Carta do Haiti
Dom Demétrio Valentini
Em nome da CNBB e da Cáritas, esta é a semana da visita ao Haiti. Para conferir de perto a situação, e ver melhor como dar continuidade à campanha em favor das vítimas do fatídico terremoto do dia 12 de janeiro.
Quando a viagem é importante, não se espera o regresso. Manda-se uma carta. É o que estou fazendo, na tentativa de transmitir ao menos algumas impressões, para depois com mais calma partilhar propostas concretas de cooperação com o povo haitiano.
Quando o avião estava sobrevoando Port au Prince, já dava para constatar a cidade arrasada. Certos quarteirões pareciam um amontoado de destroços, não um conjunto de casas. O Haiti ainda convive com os escombros. Não foram removidos. E convenhamos que não é fácil removê-los. Se anos depois da guerra, na Europa, ainda dava para ver algumas consequências da destruição, por que se imaginaria que o pobre Haiti fosse capaz de varrer da cidade e da memória os vestígios do terremoto? Por muitos anos, com certeza, o Haiti vai viver sob o espectro desta tragédia.
Do alto dava para ver, o que depois conferíamos de perto. Os espaços vazios, como praças ou campos de esporte, foram todos ocupados por milhares de tendas, para abrigar os que perderam suas casas, ou não tem a coragem de se abrigar debaixo de estruturas completamente comprometidas. Durante o dia, o povo se apinha nas ruas, muitos zanzando atônitos, todos buscando sobreviver, através de toscas mercadorias que procuram vender, ou no aguardo de alguma ajuda que possam receber.
Ao ver de perto esta realidade, voltava com frequência a pergunta intrigante que teimava a se interpor diante da dura realidade deste povo que já era pobre e foi atingido duramente por esta catástrofe. Afinal, neste Caribe que leva a fama de exuberante e encantador, por que alguns países foram adotados pelo progresso, e outros ficaram relegados ao subdesenvolvimento? Sejam quais forem as razões que se alegue, o Haiti ainda paga caro por ter madrugado na sua independência, e ter sido ousado na abolição da escravidão já no início do século dezenove.
Impressiona ver casas de três ou quatro andares, que desabaram completamente e se reduziram a um amontoado de escombros. Com certeza ainda servem de cemitério para muitas vítimas.

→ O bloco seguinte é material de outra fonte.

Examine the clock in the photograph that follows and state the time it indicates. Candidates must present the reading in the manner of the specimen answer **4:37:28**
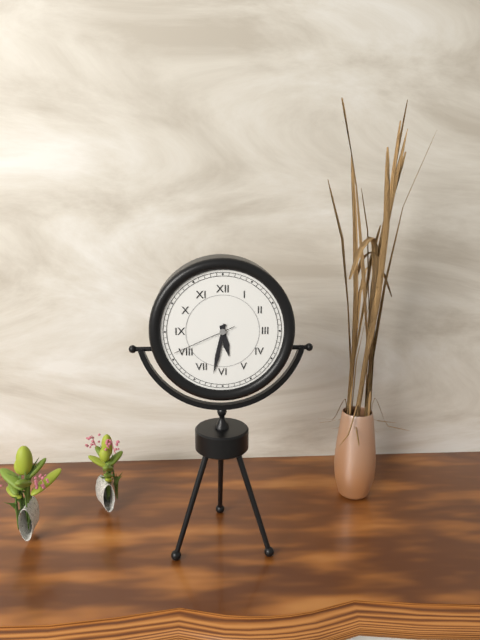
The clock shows **5:32:41**
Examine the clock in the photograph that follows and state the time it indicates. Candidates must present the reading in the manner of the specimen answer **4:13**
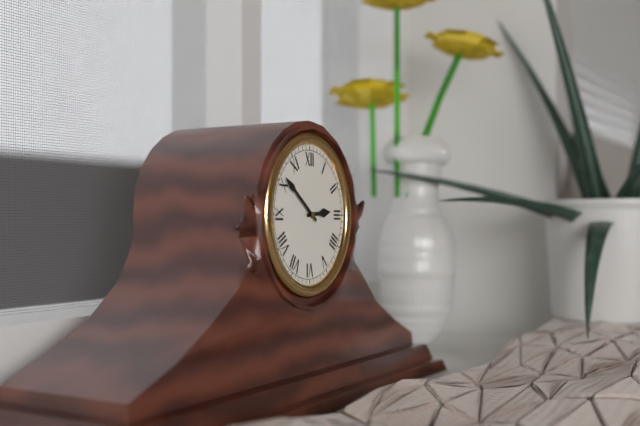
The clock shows **2:51**
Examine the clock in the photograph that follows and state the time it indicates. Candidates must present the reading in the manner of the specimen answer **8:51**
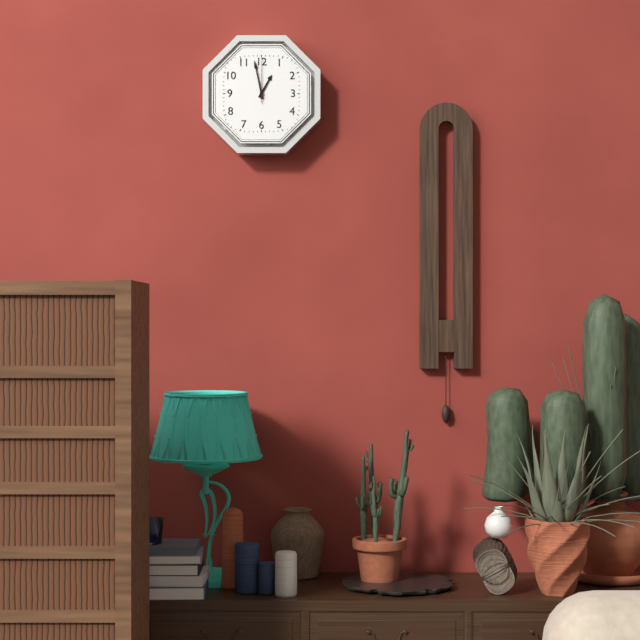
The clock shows **12:58**
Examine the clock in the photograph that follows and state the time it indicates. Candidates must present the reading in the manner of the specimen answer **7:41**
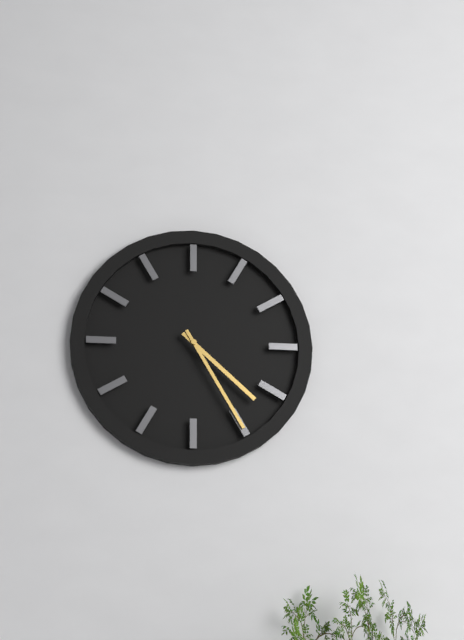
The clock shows **4:25**
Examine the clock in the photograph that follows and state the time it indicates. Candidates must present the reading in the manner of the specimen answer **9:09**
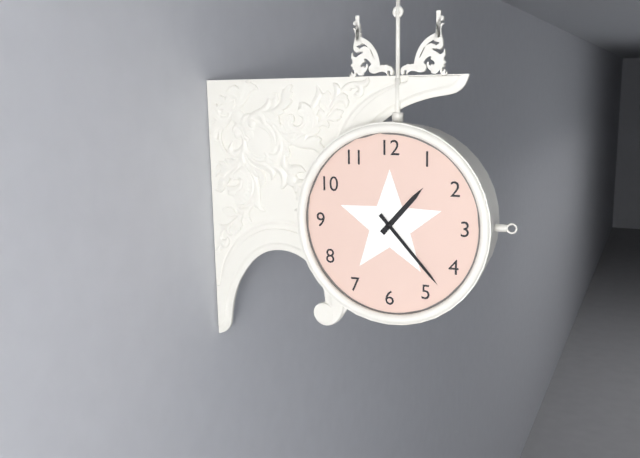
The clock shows **1:23**
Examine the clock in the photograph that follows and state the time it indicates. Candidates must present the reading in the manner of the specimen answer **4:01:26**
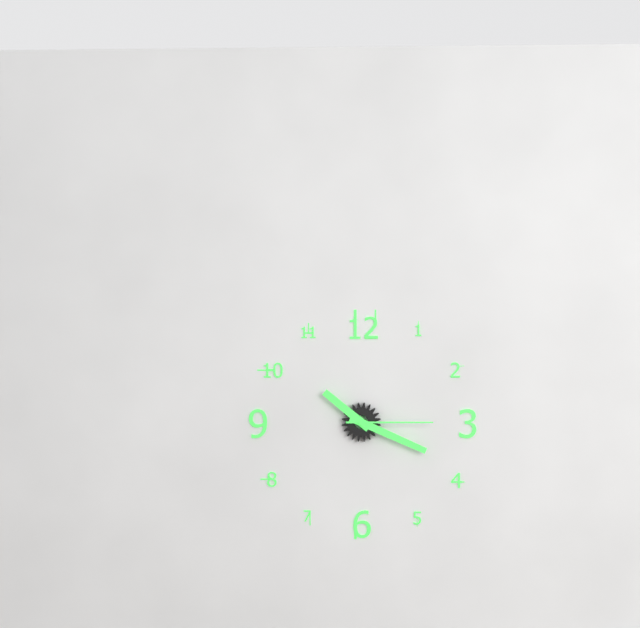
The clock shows **10:19:15**
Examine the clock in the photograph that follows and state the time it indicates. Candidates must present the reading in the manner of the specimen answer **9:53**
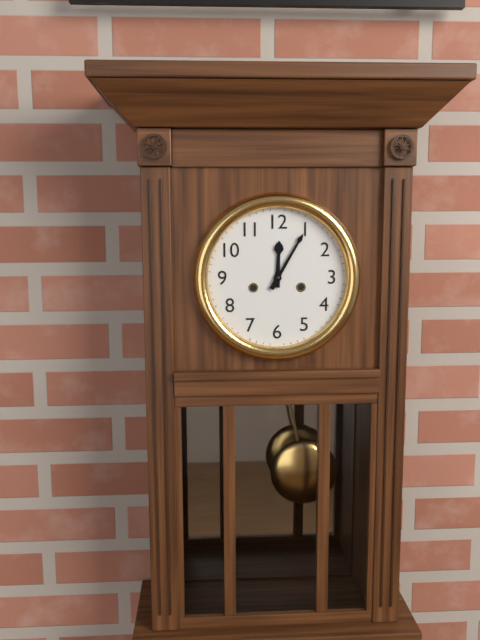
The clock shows **12:05**
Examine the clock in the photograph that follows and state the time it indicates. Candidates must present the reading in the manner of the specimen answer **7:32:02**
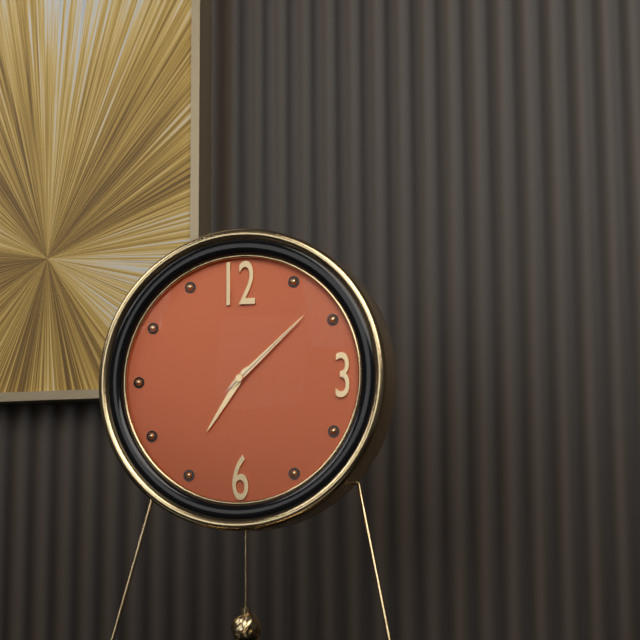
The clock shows **7:08:08**
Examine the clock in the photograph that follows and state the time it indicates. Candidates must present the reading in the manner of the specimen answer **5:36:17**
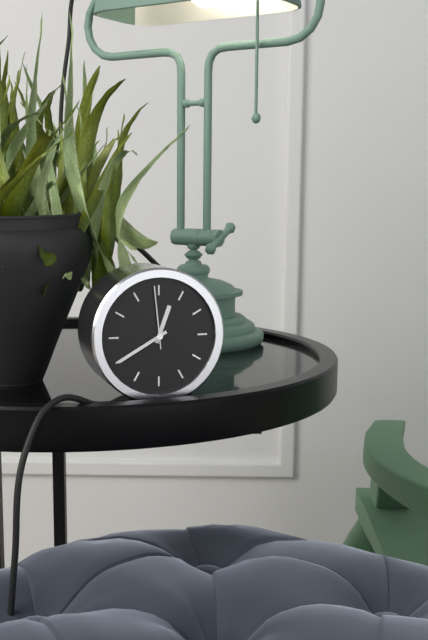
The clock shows **12:40:59**
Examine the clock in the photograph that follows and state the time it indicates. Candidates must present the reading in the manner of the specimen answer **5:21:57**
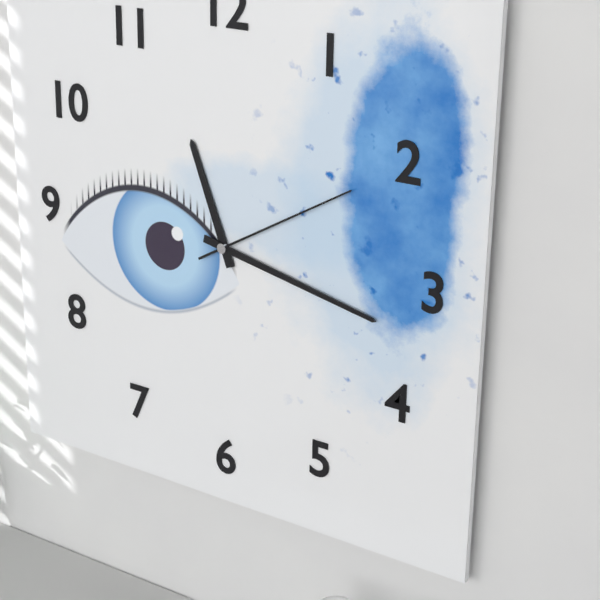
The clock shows **11:17:10**
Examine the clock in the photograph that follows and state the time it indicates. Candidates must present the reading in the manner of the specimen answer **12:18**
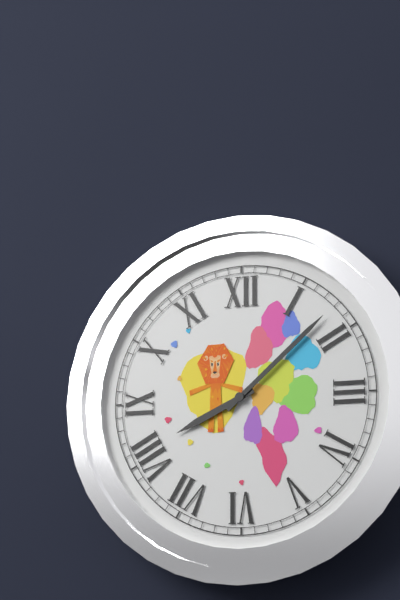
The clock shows **8:08**
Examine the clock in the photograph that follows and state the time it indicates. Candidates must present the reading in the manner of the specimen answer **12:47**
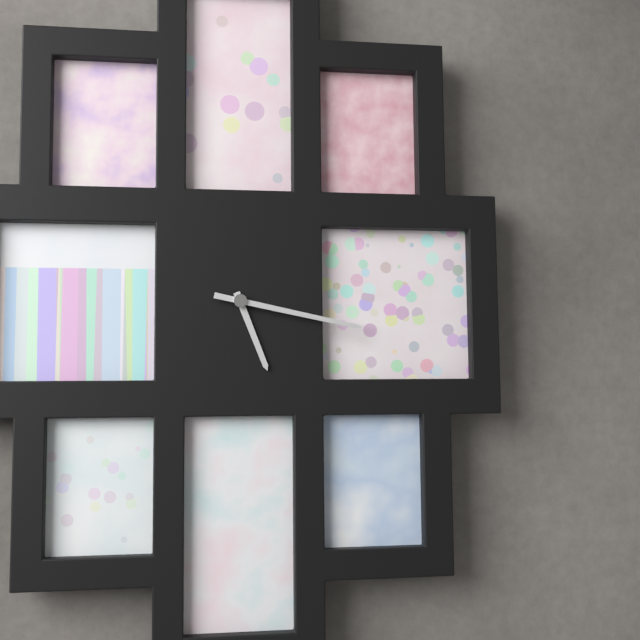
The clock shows **5:17**
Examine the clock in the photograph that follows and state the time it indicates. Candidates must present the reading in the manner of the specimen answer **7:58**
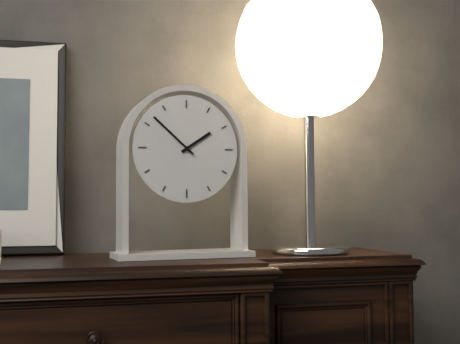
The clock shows **1:52**
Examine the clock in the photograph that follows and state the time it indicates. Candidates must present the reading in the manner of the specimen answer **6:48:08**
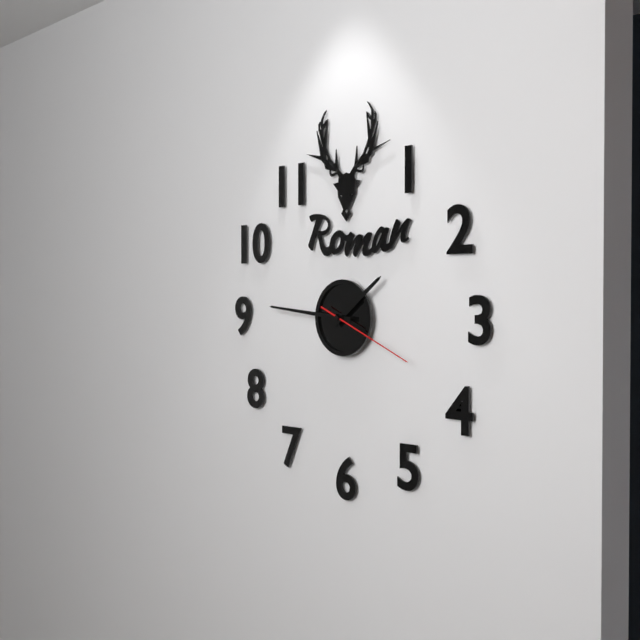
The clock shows **1:46:19**
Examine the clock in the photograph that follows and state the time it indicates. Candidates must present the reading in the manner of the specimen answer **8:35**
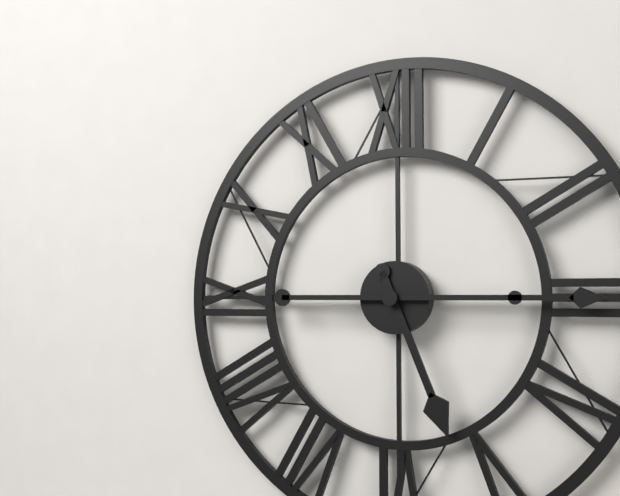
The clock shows **5:15**
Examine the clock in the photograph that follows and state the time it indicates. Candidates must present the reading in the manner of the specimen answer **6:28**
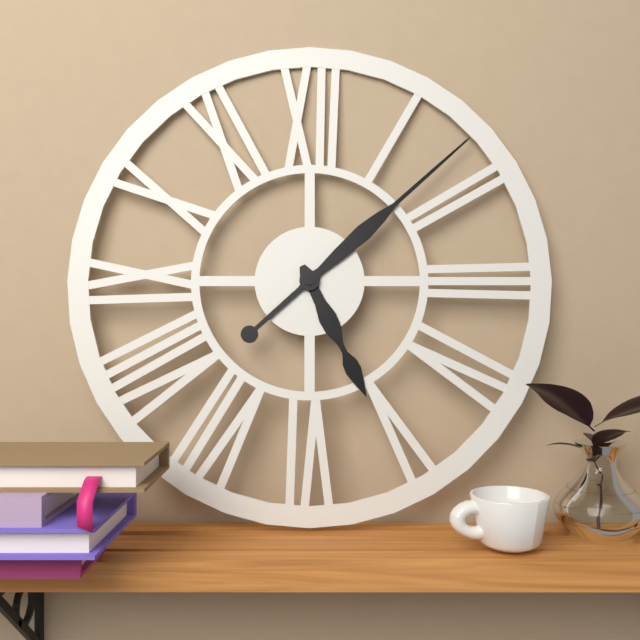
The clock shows **5:08**
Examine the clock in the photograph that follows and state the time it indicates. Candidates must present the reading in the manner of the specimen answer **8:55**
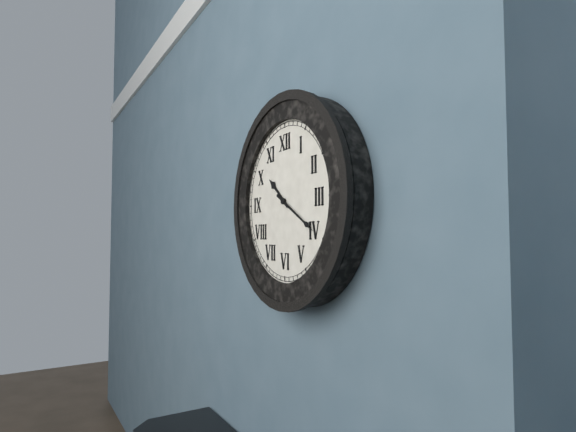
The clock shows **10:20**
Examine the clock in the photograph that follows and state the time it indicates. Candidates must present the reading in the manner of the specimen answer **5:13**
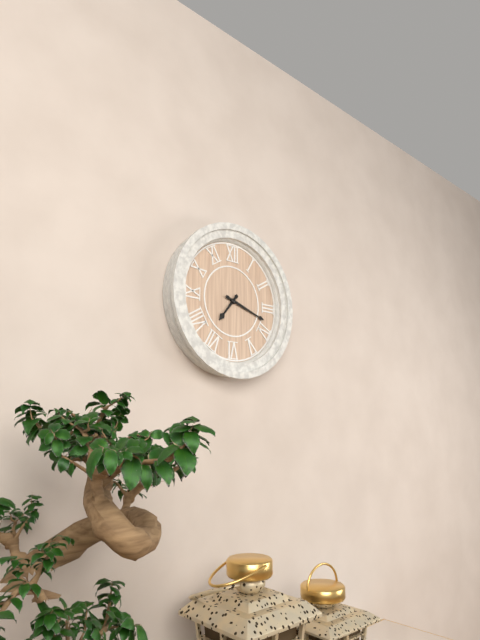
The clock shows **7:18**
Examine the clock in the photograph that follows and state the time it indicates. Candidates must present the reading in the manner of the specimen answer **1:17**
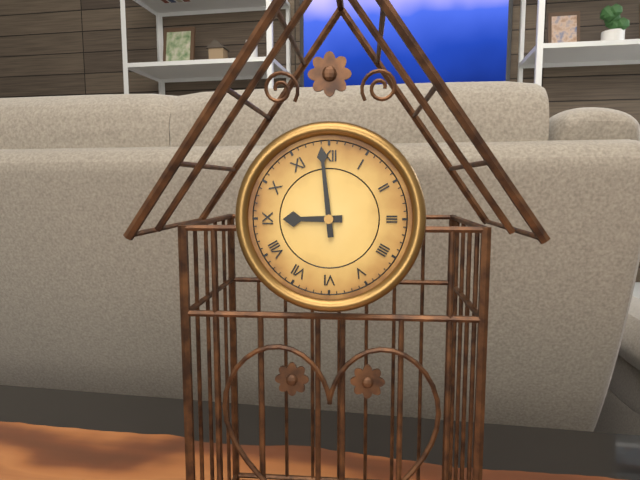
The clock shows **8:59**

Dá para ver com clareza que certos lugares sofreram mais que outros. As causas são diversas. Depende do roteiro que o terremoto parece ter privilegiado, atingindo em sequência certas regiões nitidamente mais danificadas. Mas com certeza depende também do tipo de construções, mais, ou menos resistentes a abalos sísmicos. Depende do tipo de terreno, que precisaria ser analisado melhor antes de sobre ele se construir. São todas advertências, que agora precisam ser melhor levadas em conta, na perspectiva da reconstrução que a partir de agora se impõe.
Pois na verdade, nestes dias está acabando a primeira fase, a de socorro imediato. Começa a fase mais difícil, a da reconstrução. No dizer do Administrador Apostólico da Arquidiocese de Port Au Prince, é preciso transformar a calamidade em oportunidade.
No Haiti o mundo todo tem lições importantes a aprender. Entre tantas, uma sobressai. É urgente que o Haiti retome sua plena soberania, para se tornar ele próprio o protagonista de sua reconstrução, e para que a solidariedade que o mundo inteiro está disposto a oferecer possa encontrar a maneira adequada de se exercer.
No final desta semana, a Cáritas Internacional, com a presença das Cáritas Latinoamericanas, se reúnem no Haiti para juntas refletirem sobre a maneira de colaborarem na ingente tarefa de refundar o Haiti. Pois assim parece se apresentar o desafio comum que todos sentimos. Mas uma carta não conta tudo. Este pouco é só para aguçar o interesse para nos darmos conta das muitas causas que estão em jogo neste país que todos adotamos como interpelação do passado e como profecia de futuro.